O Japão pós-guerra também influenciou o foco sul-coreano na indústria pesada. O Japão teve o seu Plano Econômico de Longo Prazo promulgado em 1957, cuja a estratégia consistia em ampliar a produção industrial para alcançar o nível de 10 bilhões em exportações dentro de dez anos. A experiência japonesa serviu de mapa para o sul-coreanos nos anos ’70, apesar de Park já imita-los desde o início de sua estadia no poder. O Ato de Promoção da Indústria de Maquinaria da Coreia do Sul (1967) era quase idêntico ao ato de Medidas Temporárias para Promover a Indústria de Maquinaria japonês (1956), assim como o Ato de Promoção da Indústria de Eletrônicos sul-coreano (1969) em relação a Medida Temporária para  Promover a Indústria de Eletrônicos do Japão (1957).

A Coreia do Sul também emulou o sistema japonês de de Companhia Geral de Comércio (General Trading Company, Shogo Shosha; CGC).

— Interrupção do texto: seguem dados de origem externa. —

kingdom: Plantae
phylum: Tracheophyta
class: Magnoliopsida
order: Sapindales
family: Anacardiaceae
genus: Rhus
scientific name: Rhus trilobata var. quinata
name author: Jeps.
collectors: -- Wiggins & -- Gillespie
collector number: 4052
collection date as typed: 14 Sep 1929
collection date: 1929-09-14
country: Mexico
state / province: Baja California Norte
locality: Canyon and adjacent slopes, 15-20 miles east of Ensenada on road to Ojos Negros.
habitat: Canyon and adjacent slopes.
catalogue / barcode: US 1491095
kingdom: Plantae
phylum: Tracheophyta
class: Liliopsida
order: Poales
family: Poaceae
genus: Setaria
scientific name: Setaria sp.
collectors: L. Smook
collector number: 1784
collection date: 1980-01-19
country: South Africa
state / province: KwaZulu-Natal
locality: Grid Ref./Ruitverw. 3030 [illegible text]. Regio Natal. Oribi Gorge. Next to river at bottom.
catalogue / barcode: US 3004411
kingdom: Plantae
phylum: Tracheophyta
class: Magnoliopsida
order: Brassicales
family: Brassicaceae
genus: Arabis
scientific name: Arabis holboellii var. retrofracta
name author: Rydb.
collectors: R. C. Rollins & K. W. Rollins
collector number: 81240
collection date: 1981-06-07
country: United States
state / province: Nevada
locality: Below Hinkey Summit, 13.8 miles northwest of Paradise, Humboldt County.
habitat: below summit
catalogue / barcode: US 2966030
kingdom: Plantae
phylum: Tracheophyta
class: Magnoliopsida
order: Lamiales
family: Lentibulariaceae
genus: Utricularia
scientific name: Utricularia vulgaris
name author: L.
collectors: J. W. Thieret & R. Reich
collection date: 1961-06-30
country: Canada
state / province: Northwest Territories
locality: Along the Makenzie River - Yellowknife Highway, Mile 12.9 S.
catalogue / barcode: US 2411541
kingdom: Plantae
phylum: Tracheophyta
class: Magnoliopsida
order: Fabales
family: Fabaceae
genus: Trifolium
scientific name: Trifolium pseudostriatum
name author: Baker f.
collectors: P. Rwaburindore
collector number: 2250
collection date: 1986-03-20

A ideia é desenvolver alguns campeões nacionais, trazendo importadores e exportadores de pequena e média escala para a sombra de uma casa de comércio gigante, facilitando a logística, a transmissão de informação, controle de qualidade e coordenação de produções, tudo através de uma burocracia do Estado. O crescimento das exportações foi promovido com a seleção de alguns chaebols (grandes conglomerados sul-coreanos) como centros das exportações do país e concentrando os recursos por trás de seu processo de formação para criar os gigantes de exportação.  O modelo sul-coreano dava maior ênfase no crescimento das exportações, era mais dependente do apoio do Estado, com uma organização mais hierárquica e mais seletivo na escolha das mercadorias estratégicas (a Coreia do Sul se encontrava numa condição menos favorável que o Japão).

“As ideias da política de industrialização do Japão pós-guerra, direção administrativa e CGCs moldaram suas decisões no que concerne as estratégias de modernização e seus veículos institucionais depois da tomada do poder em 1961.”(pg. 122)

“Enquanto o Japão Imperial construía sua personalidade, o Japão do pós-guerra proveu Park com ideias instrumentais de como garantir eficiência industrial e administrativa, maximizar o efeito da intervenção do Estado no crescimento e mobilizar a sociedade para a modernização.” (pg. 122)

Fontes:

Chung-in Moon e Byung-joon Jun, “Modernization Strategy: Ideas and Influences”, em “The Park Chung Hee Era – The Transformation of South Korea” , org. Byung-kook Kim e Ezra F. Vogel, Harvard University Press, 2011.